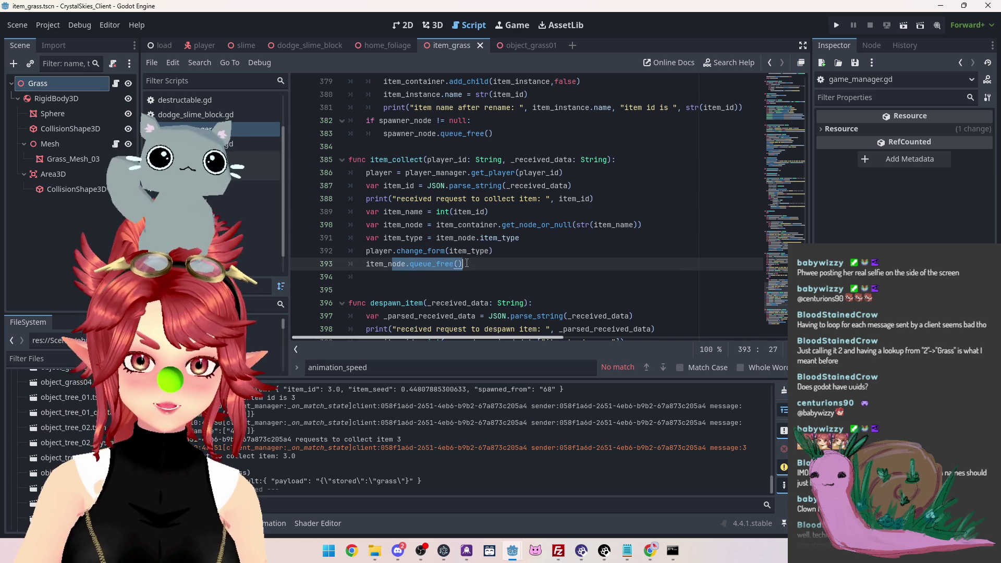
{"action": "left_click", "coordinate": [414, 252]}
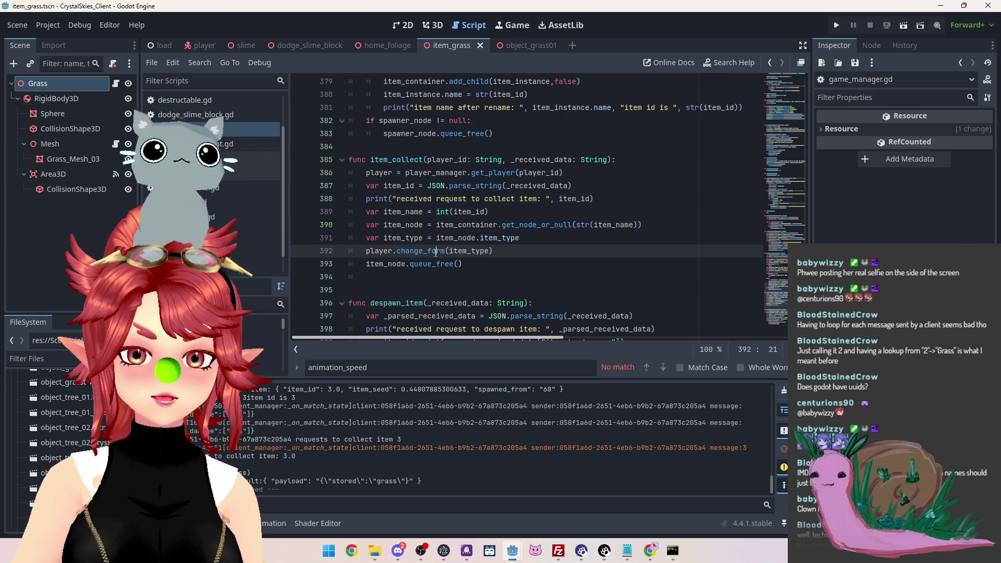
{"action": "mouse_move", "coordinate": [374, 256]}
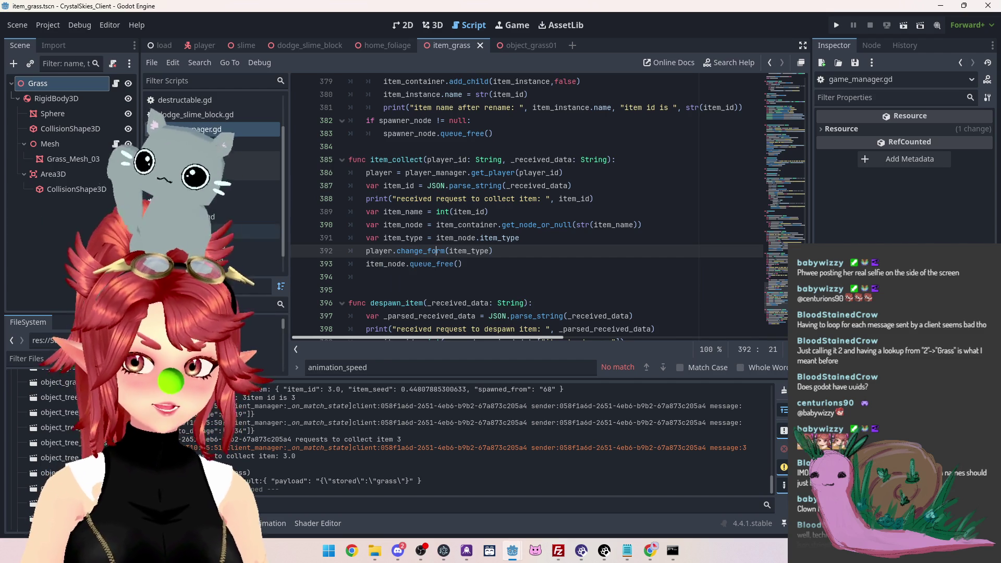
{"action": "scroll", "coordinate": [214, 136], "scroll_direction": "down", "scroll_amount": 1}
Open player.gd and locate the change_form function with a search for change_form
{"action": "left_click", "coordinate": [219, 209]}
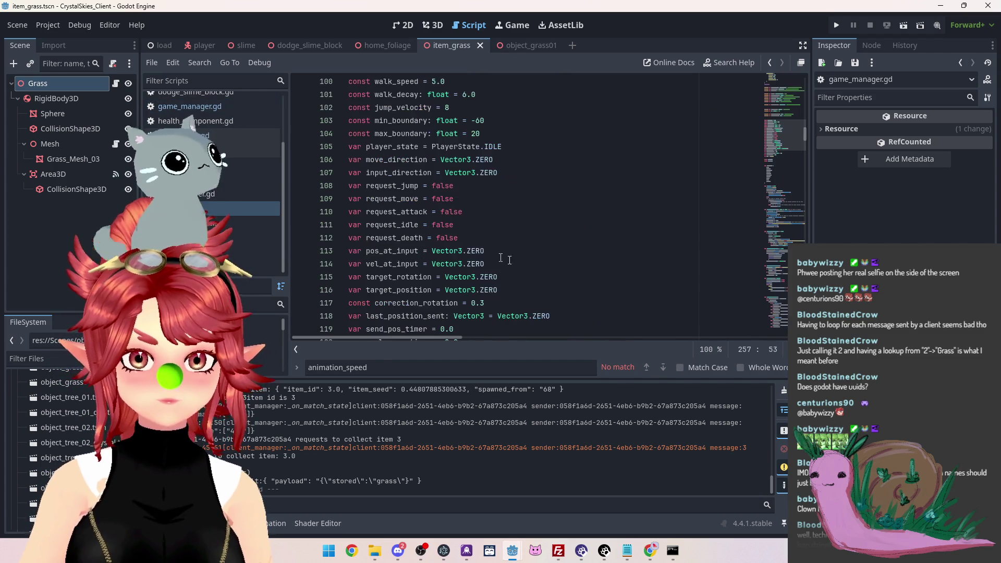
{"action": "key", "text": "ctrl+f"}
{"action": "type", "text": "change"}
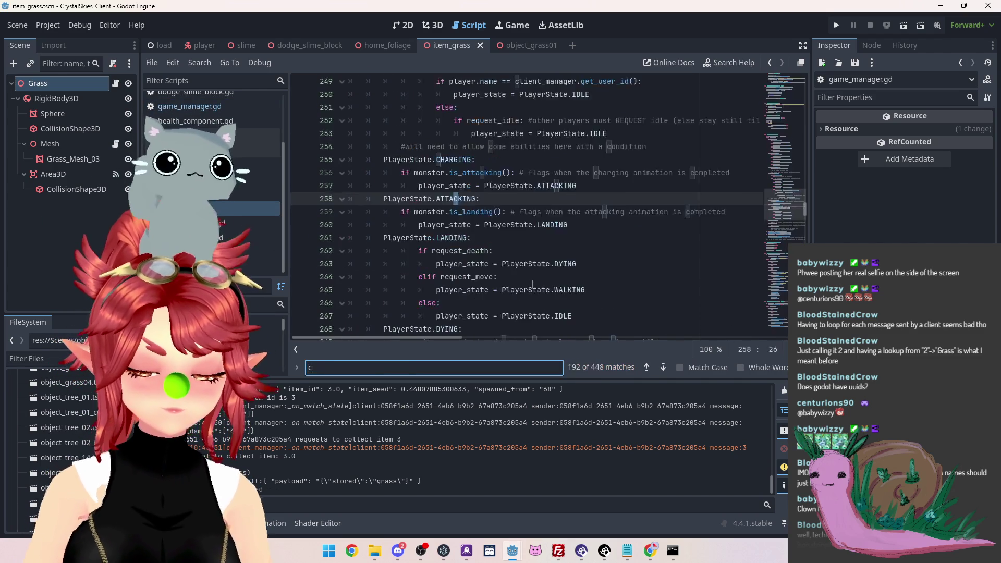
{"action": "key", "text": "Return"}
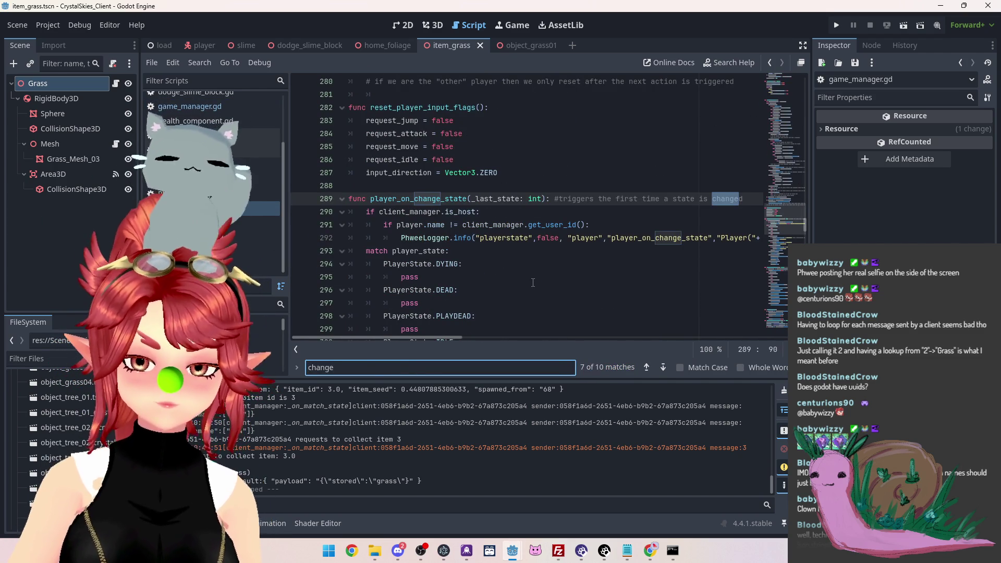
{"action": "type", "text": "_form"}
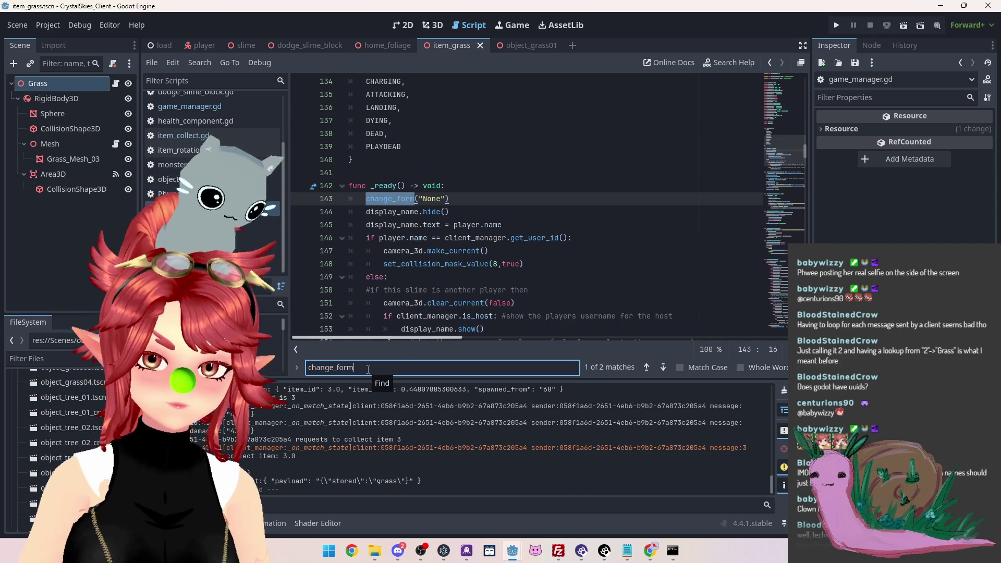
{"action": "left_click", "coordinate": [537, 238]}
{"action": "scroll", "coordinate": [372, 211], "scroll_direction": "up", "scroll_amount": 2}
{"action": "scroll", "coordinate": [381, 211], "scroll_direction": "down", "scroll_amount": 2}
{"action": "scroll", "coordinate": [381, 211], "scroll_direction": "down", "scroll_amount": 1}
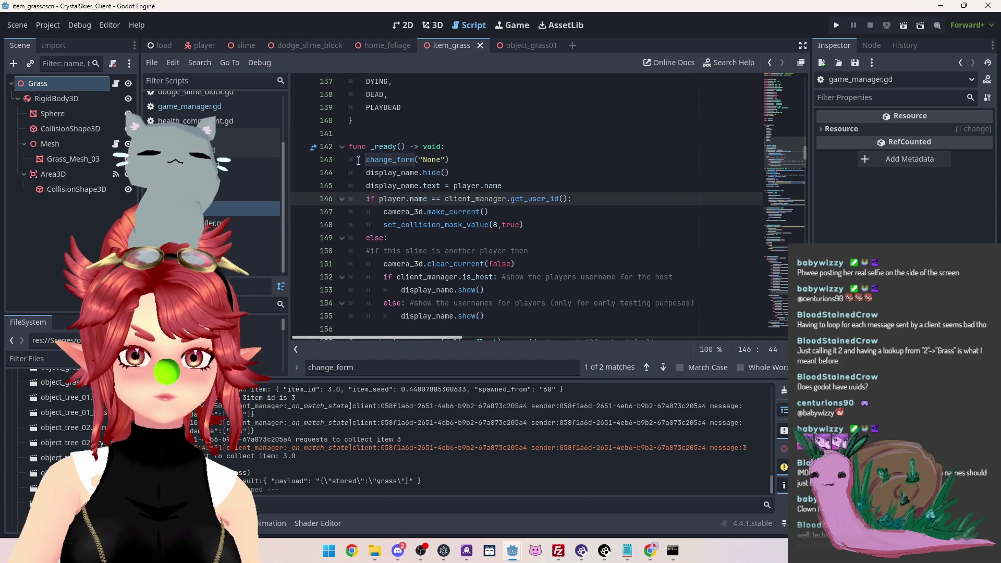
{"action": "left_click", "coordinate": [663, 367]}
Change 'Snail' to 'Grass' in change_form's match block, save, and run the game
{"action": "left_click", "coordinate": [447, 238]}
{"action": "scroll", "coordinate": [447, 183], "scroll_direction": "down", "scroll_amount": 1}
{"action": "mouse_move", "coordinate": [410, 173]}
{"action": "left_mouse_down"}
{"action": "mouse_move", "coordinate": [511, 173]}
{"action": "mouse_move", "coordinate": [546, 187]}
{"action": "left_mouse_up"}
{"action": "left_click", "coordinate": [533, 200]}
{"action": "left_click_drag", "start_coordinate": [447, 172], "coordinate": [543, 186]}
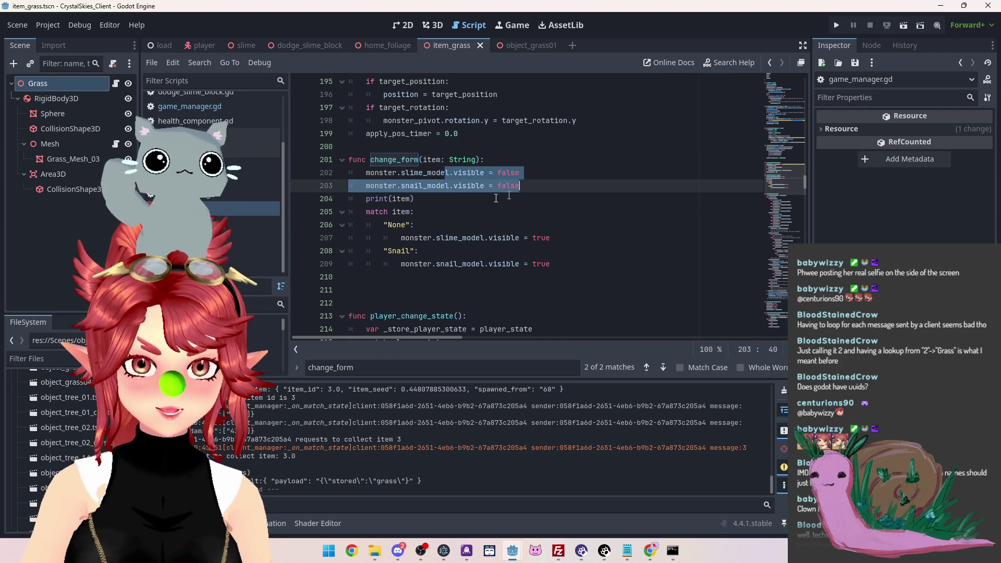
{"action": "left_click_drag", "start_coordinate": [386, 252], "coordinate": [413, 252]}
{"action": "type", "text": "Grass"}
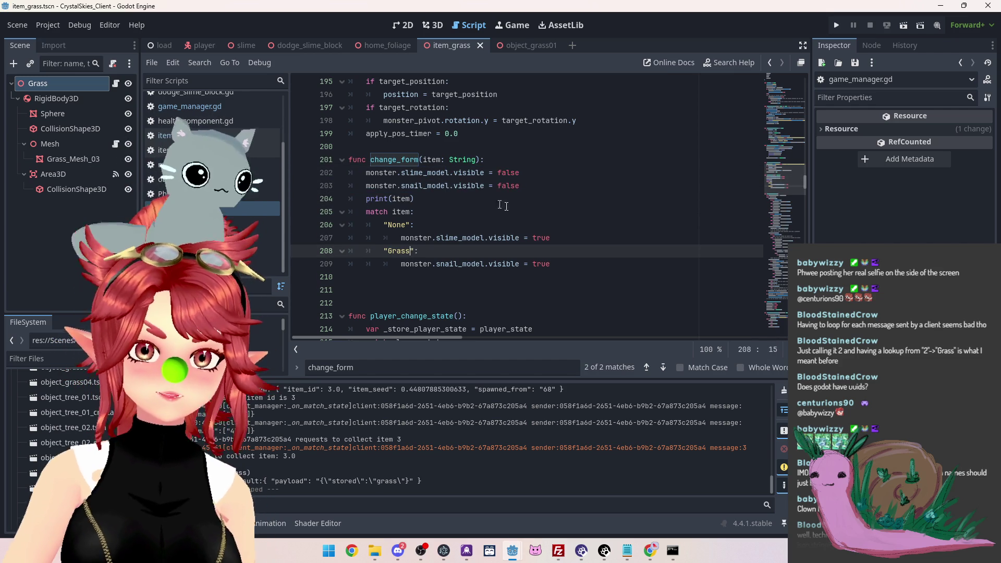
{"action": "left_click", "coordinate": [490, 211]}
{"action": "key", "text": "ctrl+s"}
+ + +
WHAT IS BEING ASKED
From the first record to the last, restate everything exactly but omit the pictures.

EXERCISE OUTPUT
{"action": "left_click", "coordinate": [414, 252]}
{"action": "mouse_move", "coordinate": [374, 256]}
{"action": "scroll", "coordinate": [214, 136], "scroll_direction": "down", "scroll_amount": 1}
Open player.gd and locate the change_form function with a search for change_form
{"action": "left_click", "coordinate": [219, 209]}
{"action": "key", "text": "ctrl+f"}
{"action": "type", "text": "change"}
{"action": "key", "text": "Return"}
{"action": "type", "text": "_form"}
{"action": "left_click", "coordinate": [537, 238]}
{"action": "scroll", "coordinate": [372, 211], "scroll_direction": "up", "scroll_amount": 2}
{"action": "scroll", "coordinate": [381, 211], "scroll_direction": "down", "scroll_amount": 2}
{"action": "scroll", "coordinate": [381, 211], "scroll_direction": "down", "scroll_amount": 1}
{"action": "left_click", "coordinate": [663, 367]}
Change 'Snail' to 'Grass' in change_form's match block, save, and run the game
{"action": "left_click", "coordinate": [447, 238]}
{"action": "scroll", "coordinate": [447, 183], "scroll_direction": "down", "scroll_amount": 1}
{"action": "mouse_move", "coordinate": [410, 173]}
{"action": "left_mouse_down"}
{"action": "mouse_move", "coordinate": [511, 173]}
{"action": "mouse_move", "coordinate": [546, 187]}
{"action": "left_mouse_up"}
{"action": "left_click", "coordinate": [533, 200]}
{"action": "left_click_drag", "start_coordinate": [447, 172], "coordinate": [543, 186]}
{"action": "left_click_drag", "start_coordinate": [386, 252], "coordinate": [413, 252]}
{"action": "type", "text": "Grass"}
{"action": "left_click", "coordinate": [490, 211]}
{"action": "key", "text": "ctrl+s"}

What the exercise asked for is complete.